### WHAT IS NEEDED
Please recast the lines between the line holding "minister finansów Andrzej" and the line holding "Продолжая пользоваться сайтом, вы", inclusive, as a numbered list, leaving out any blank lines, and use no other lines from the records.

### RAW DATA

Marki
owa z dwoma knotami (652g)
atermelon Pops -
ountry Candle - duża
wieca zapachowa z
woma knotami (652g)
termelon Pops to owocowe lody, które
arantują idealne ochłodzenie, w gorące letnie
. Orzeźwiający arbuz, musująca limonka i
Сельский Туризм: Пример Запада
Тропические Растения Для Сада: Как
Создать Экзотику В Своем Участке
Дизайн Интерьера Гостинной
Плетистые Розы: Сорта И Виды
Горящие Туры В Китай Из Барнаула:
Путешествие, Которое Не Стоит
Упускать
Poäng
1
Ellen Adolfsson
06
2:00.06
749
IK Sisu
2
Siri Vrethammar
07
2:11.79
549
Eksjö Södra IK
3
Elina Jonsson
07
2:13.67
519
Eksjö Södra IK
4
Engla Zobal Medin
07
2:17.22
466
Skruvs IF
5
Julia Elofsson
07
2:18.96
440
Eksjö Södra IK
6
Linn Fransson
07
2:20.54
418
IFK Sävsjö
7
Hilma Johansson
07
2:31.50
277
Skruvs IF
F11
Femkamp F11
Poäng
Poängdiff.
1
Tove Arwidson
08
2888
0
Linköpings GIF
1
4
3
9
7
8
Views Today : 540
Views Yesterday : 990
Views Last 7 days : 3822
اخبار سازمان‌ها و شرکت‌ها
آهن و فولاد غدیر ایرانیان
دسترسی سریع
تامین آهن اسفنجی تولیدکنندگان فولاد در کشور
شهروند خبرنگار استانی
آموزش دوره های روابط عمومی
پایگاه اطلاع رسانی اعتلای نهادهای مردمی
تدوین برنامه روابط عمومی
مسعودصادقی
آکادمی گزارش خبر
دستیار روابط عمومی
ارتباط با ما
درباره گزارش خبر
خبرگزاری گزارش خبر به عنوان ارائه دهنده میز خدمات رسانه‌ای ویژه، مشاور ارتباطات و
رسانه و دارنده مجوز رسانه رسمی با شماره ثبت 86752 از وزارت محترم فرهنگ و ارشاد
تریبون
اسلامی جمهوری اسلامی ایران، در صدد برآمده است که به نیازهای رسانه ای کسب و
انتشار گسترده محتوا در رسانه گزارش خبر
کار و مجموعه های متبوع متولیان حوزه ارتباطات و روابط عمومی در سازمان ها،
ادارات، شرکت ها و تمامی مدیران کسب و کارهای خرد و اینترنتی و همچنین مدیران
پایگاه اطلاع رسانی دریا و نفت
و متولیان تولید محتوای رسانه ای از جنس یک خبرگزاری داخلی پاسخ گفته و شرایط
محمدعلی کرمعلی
* * *
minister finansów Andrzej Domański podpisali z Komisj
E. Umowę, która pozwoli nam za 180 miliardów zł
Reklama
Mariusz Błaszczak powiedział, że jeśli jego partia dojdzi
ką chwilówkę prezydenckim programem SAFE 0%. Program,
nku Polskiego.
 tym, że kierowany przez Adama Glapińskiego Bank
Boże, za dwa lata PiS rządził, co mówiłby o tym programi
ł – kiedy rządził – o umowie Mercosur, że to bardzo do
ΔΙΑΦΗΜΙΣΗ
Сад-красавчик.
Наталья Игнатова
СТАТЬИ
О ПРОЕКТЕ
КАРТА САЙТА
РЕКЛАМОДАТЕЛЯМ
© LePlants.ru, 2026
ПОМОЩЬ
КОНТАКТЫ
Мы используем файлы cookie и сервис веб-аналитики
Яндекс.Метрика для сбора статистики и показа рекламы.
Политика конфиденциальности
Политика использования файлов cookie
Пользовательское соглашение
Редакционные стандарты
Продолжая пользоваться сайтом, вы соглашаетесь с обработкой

### RESPONSE AREA
1. minister finansów Andrzej Domański podpisali z Komisj
2. E. Umowę, która pozwoli nam za 180 miliardów zł
3. Reklama
4. Mariusz Błaszczak powiedział, że jeśli jego partia dojdzi
5. ką chwilówkę prezydenckim programem SAFE 0%. Program,
6. nku Polskiego.
7.  tym, że kierowany przez Adama Glapińskiego Bank
8. Boże, za dwa lata PiS rządził, co mówiłby o tym programi
9. ł – kiedy rządził – o umowie Mercosur, że to bardzo do
10. ΔΙΑΦΗΜΙΣΗ
11. Сад-красавчик.
12. Наталья Игнатова
13. СТАТЬИ
14. О ПРОЕКТЕ
15. КАРТА САЙТА
16. РЕКЛАМОДАТЕЛЯМ
17. © LePlants.ru, 2026
18. ПОМОЩЬ
19. КОНТАКТЫ
20. Мы используем файлы cookie и сервис веб-аналитики
21. Яндекс.Метрика для сбора статистики и показа рекламы.
22. Политика конфиденциальности
23. Политика использования файлов cookie
24. Пользовательское соглашение
25. Редакционные стандарты
26. Продолжая пользоваться сайтом, вы соглашаетесь с обработкой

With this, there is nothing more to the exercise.